Furthermore, since the size of the module can be reduced without changing the mounting position of the board-to-board multi-terminal connector at all, the module inspection device and jigs once created can be diverted.
This has the effect of enabling a significant cost reduction of the entire apparatus.

[Brief description of the drawings]

FIG. 1 is a plan view showing a first embodiment of the present invention.

FIG. 2 is a side view showing the first embodiment of the present invention.

FIG. 3 is a plan view showing a second embodiment of the present invention.

FIG. 4 is a plan view showing a conventional example.

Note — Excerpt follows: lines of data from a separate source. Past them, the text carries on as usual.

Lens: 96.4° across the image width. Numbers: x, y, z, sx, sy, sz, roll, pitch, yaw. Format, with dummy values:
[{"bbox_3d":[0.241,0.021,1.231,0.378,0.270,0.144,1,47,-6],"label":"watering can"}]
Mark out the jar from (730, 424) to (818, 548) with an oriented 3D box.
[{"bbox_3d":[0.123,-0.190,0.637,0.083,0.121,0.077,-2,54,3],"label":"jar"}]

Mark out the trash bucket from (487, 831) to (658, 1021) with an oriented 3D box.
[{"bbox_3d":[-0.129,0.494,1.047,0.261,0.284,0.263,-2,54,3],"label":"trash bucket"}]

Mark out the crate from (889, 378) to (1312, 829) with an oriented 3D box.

FIG. 5 is a side view showing a conventional example.

[Explanation of symbols]

 11 Sub-module 12 Daughter board 13 LSI 14 IC 15, 16 Multi-terminal connector between boards

 ──────────────────────────────────────────────────続 き Continued on the front page (72) Inventor Naoaki Yamanaka 3-19-2 Nishishinjuku, Shinjuku-ku, Tokyo Japan Telegraph and Telephone Corporation (72) Inventor Tomoaki Kawamura 3-192-1, Nishishinjuku, Shinjuku-ku, Tokyo No. Within Nippon Telegraph and Telephone Corporation (72) Katsumi Kaizu 3-19-2 Nishi Shinjuku, Shinjuku-ku, Tokyo Japan Within (72) Inventor Akio Harada 3-192 Nishi Shinjuku, Shinjuku-ku, Tokyo No. Japan Telegraph and Telephone Corporation

Claims (2)

[Claims] 1. A method of mounting and configuring a multi-terminal sub-module in which a sub-module on which components for transmitting a signal to a daughter board are mounted is mounted on the daughter board using a multi-terminal connector between boards. A method of mounting and mounting a multi-terminal submodule, comprising: mounting a multi-terminal connector between boards and a multi-terminal connector between boards for signal output to a daughter board with a component mounting area of the submodule sandwiched therebetween. 2. The method for mounting and configuring a multi-terminal sub-module according to claim 1, wherein the component requiring signal transmission from the daughter board is mounted in a component mounting area sandwiched between the multi-terminal connectors between boards. A component mounting method for a multi-terminal sub-module, wherein the component that transmits signals only within the sub-module is mounted in an area outside the component mounting area.